Since his Oct. 17 speech, Gen. Pervaiz Musharraf has worked to polish

Weeping is not something that army chiefs are known for. Especially if they have just led a coup. But as Gen. Pervaiz Musharraf taped his historic speech to the Pakistani nation on Sunday night, witnesses say he broke down twice during a closing prayer he wrote for the event. It begins, "Give me the vision to see and perceive the true from the false."

Now, as troubled Pakistan embarks on its most extensive reforms in decades - forcing powerful industrialists and politicians to pay back taxes, curbing Islamist zealots on the streets and in the military, trying to negotiate a Western-powers agenda that is not at all popular here - General Musharraf may have to repeat his prayer often.

For Pakistan, which has moved from being a moderate and stable front-line state during the cold war, to being viewed as a destabilizing exporter of terrorism and drugs, the next two weeks are as important as any in its history. As Musharraf decides on the makeup of a new national security council that will attempt major structural changes, the new leader, who was born in India, seems to feel a sense of destiny, say his friends.

To the world, the new chief executive of the world's newest nuclear power was at first an enigma.
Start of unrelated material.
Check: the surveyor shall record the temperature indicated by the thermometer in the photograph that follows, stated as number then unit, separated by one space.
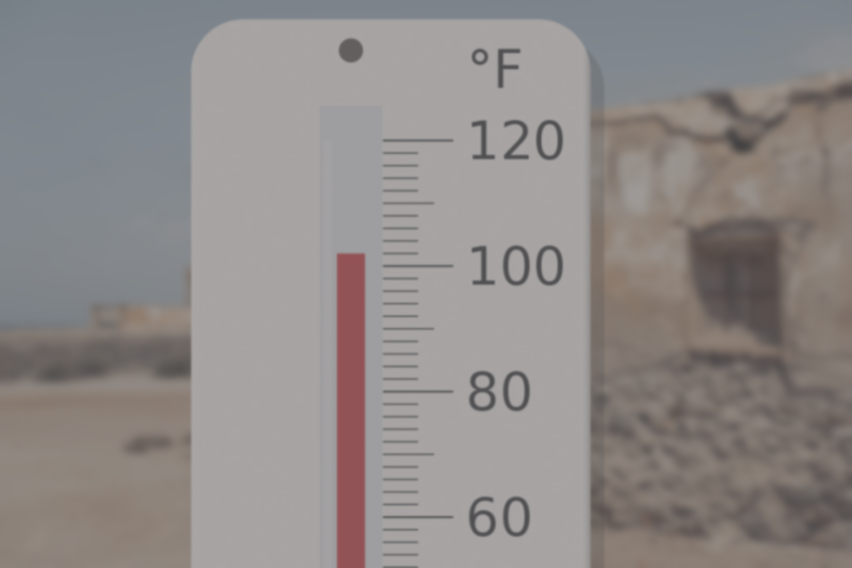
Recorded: 102 °F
The man who led a 10-week military offensive in Kashmir this spring appeared in file TV clips after last week's coup wearing combat fatigues, waving a gun, and looking a bit like a banana republic dictator.
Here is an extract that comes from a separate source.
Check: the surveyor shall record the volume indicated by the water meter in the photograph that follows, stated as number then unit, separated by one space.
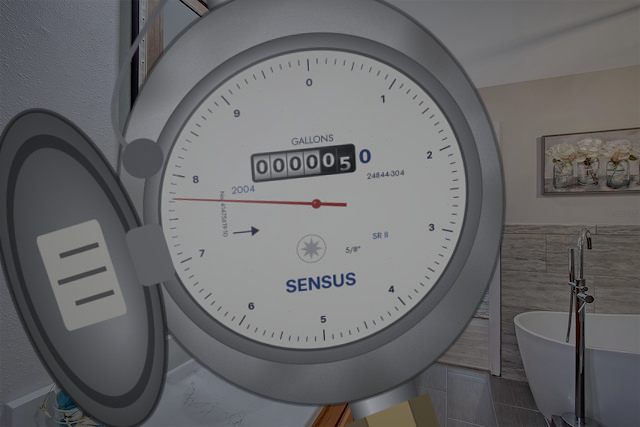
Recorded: 47.7 gal
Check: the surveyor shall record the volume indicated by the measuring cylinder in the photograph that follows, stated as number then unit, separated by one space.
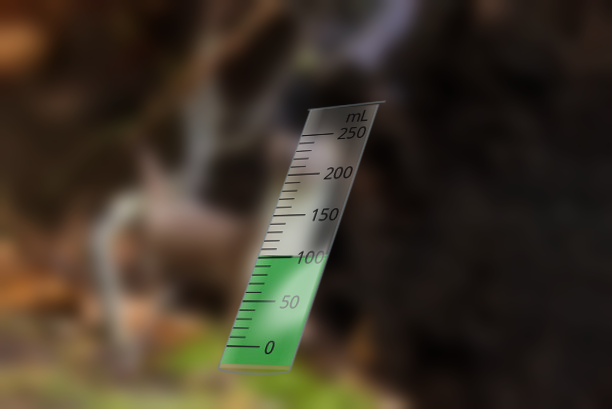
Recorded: 100 mL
Initial appearances may have been deceiving. His friends describe Musharraf as a liberal in a conservative army who advanced by his intelligence, courage, and independence. In meetings with often surprised senior diplomats here, Musharraf has been described as "broad-minded," "serious," "moderate," and "a patriot."

The general has said one of his heroes is Mustafa Kemal Ataturk, the father of modern Turkey - the secular Muslim country where a young Musharraf went to high school when his diplomat-father was posted there. Musharraf told Turkish reporters this week that Turkey was the country he wants to visit first as a new head of state. Arms-supplier China was his first destination after he became army chief last year.
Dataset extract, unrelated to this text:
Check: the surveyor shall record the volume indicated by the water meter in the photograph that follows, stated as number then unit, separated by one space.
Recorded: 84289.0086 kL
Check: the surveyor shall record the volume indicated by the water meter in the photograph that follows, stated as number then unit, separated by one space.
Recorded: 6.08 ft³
On the heels of a coup that ousted former Prime Minister Nawaz Sharif, Pakistani spin doctors are trying to present their new leader as a model citizen. The stress on Turkey, a NATO member, is bound to ease some apprehensions of the West.

Musharraf is an avid bridge and squash player. He occasionally takes a drink in this Muslim country, turns heads by going out on the town with friends even after having become army chief, and he has relatives who live in the United States.

Yet in a country where cynicism about double-dipping leaders is pervasive, Musharraf seems to have given the country a new lease on life. He hopes to encourage a largely silent middle class to support him and begin to support long neglected Pakistani institutions. Musharraf even took the unusual step during his speech of offering to reveal his tax records - in a country where only 1 in 100 persons pays tax, a shocking symbol of honesty. "Musharraf is straight and honest, a good man," says Hamid, a taxi driver. "Such a man is what we need."

The current elation among Pakistanis at the ouster of Mr. Sharif will be an important element in providing the "right spirit" needed to bring about proper financial practices and eliminate kickbacks and patronage, says Sakib Sherani, the assistant vice president of ABN-AMRO bank in Islamabad. Public opinion and the friends Musharraf makes by going after corruption will be key ingredients in offsetting the many enemies he is bound to make. "Without a groundswell of support, change is impossible in Pakistan," says Mr. Sherani.

"I would call Musharraf a progressive," says Lt. Gen. Talat Masood, a retired officer. "He believes in equality of education among boys and girls. His daughter is an architect married to another architect, and the marriage was not arranged."

Perhaps the biggest change from past coups and political changeovers in previous years is that Musharraf did not plan or scheme to become the head of Pakistan, sources say. Indeed, as the coup proceeded after Sharif tried to replace Musharraf as army chief while he was en route from Sri Lanka to Pakistan last week, Musharraf did not know until just before his plane landed in Karachi that a coup was under way. He has also allowed the press to say what it will. "The most unreal part ... is the army has not intruded on civilian life," says Umer Farooq, the local reporter for Jane's Defence Weekly. "All of our previous coups were Draconian and tried to control every aspect of life. Musharraf has been something different."